The Health Services Authority will soon have a vein-finding device in the hospital’s pediatric ward, thanks to a group of preschoolers.
Just for Kids Preschool in Prospect held a walkathon to raise the $6,000 needed to buy the medical equipment.
The school was motivated by the desire to relieve the pain that children experience during intravenous procedures. The vein finder makes it easier to locate a child’s veins, thus sparing them unnecessary needle jabs.
The students, teachers and preschool owner Evelyn Rockett presented a check on Monday morning to the head of the Pediatric Department, Dr. Earl Robinson, and nurse manager Gillian Barlow at the children’s ward.
“On behalf of [the pediatric ward], we are overwhelmed by the generosity expressed by Just for Kids,” said Dr. Robinson. “We know the gift will go a long way in making life at pediatric care much easier,” he said.
Ms. Rockett said, “Parents know what they have to go through when children get their shots. We want to make it is as pleasant for them as possible.”
She said the money was raised through the school’s biggest fundraiser. The school has also committed to more walkathons to raise money for two more vein finders, one for the hospital’s emergency room and one for Cayman Brac’s Faith Hospital, Ms. Rockett said.
Ms. Barlow said they will consult with the hospital’s vascular surgeons to determine which vein finder to buy.

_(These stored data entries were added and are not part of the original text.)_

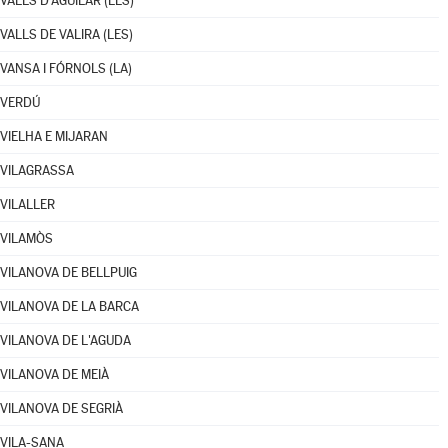
VALLS D'AGUILAR (LES)
VALLS DE VALIRA (LES)
VANSA I FÓRNOLS (LA)
VERDÚ
VIELHA E MIJARAN
VILAGRASSA
VILALLER
VILAMÒS
VILANOVA DE BELLPUIG
VILANOVA DE LA BARCA
VILANOVA DE L'AGUDA
VILANOVA DE MEIÀ
VILANOVA DE SEGRIÀ
VILA-SANA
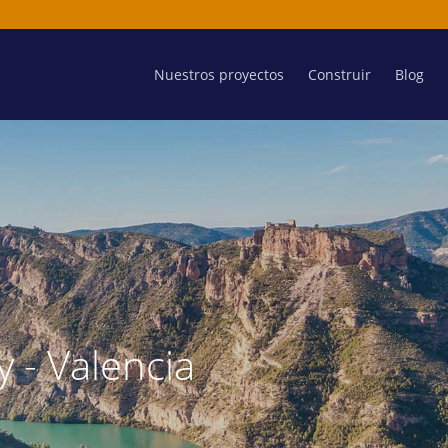
Nuestros proyectos
Construir
Blog
y - Valencia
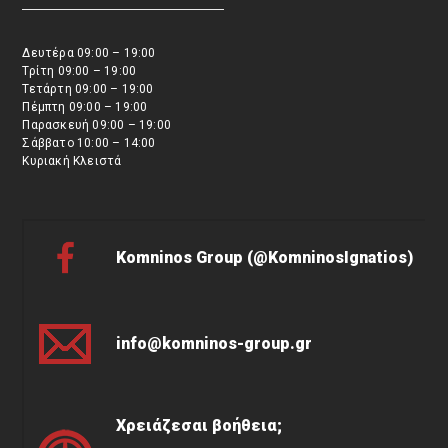
Δευτέρα 09:00 – 19:00
Τρίτη 09:00 – 19:00
Τετάρτη 09:00 – 19:00
Πέμπτη 09:00 – 19:00
Παρασκευή 09:00 – 19:00
Σάββατο 10:00 – 14:00
Κυριακή Κλειστά
Komninos Group (@KomninosIgnatios)
info@komninos-group.gr
Χρειάζεσαι βοήθεια;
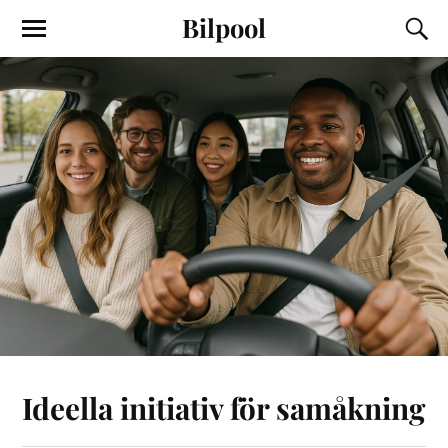
Bilpool
Ideella initiativ för samåkning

A vein finder is designed to help healthcare practitioners find veins quickly. This facilitates rapid access to veins in emergency situations, and with patients whose veins are difficult to find due to various health problems, according to online medical sources.
Vein finders can also be used for routine blood draws, increasing patient comfort.
The classic vein finder consists of a device with a very bright source of light which is held against the skin to illuminate the veins. Another type of vein finder relies on Doppler ultrasound. This handheld device is held over the skin and emits sound waves that interact with blood flowing in the veins. A healthcare practitioner can then guide a needle into a vein.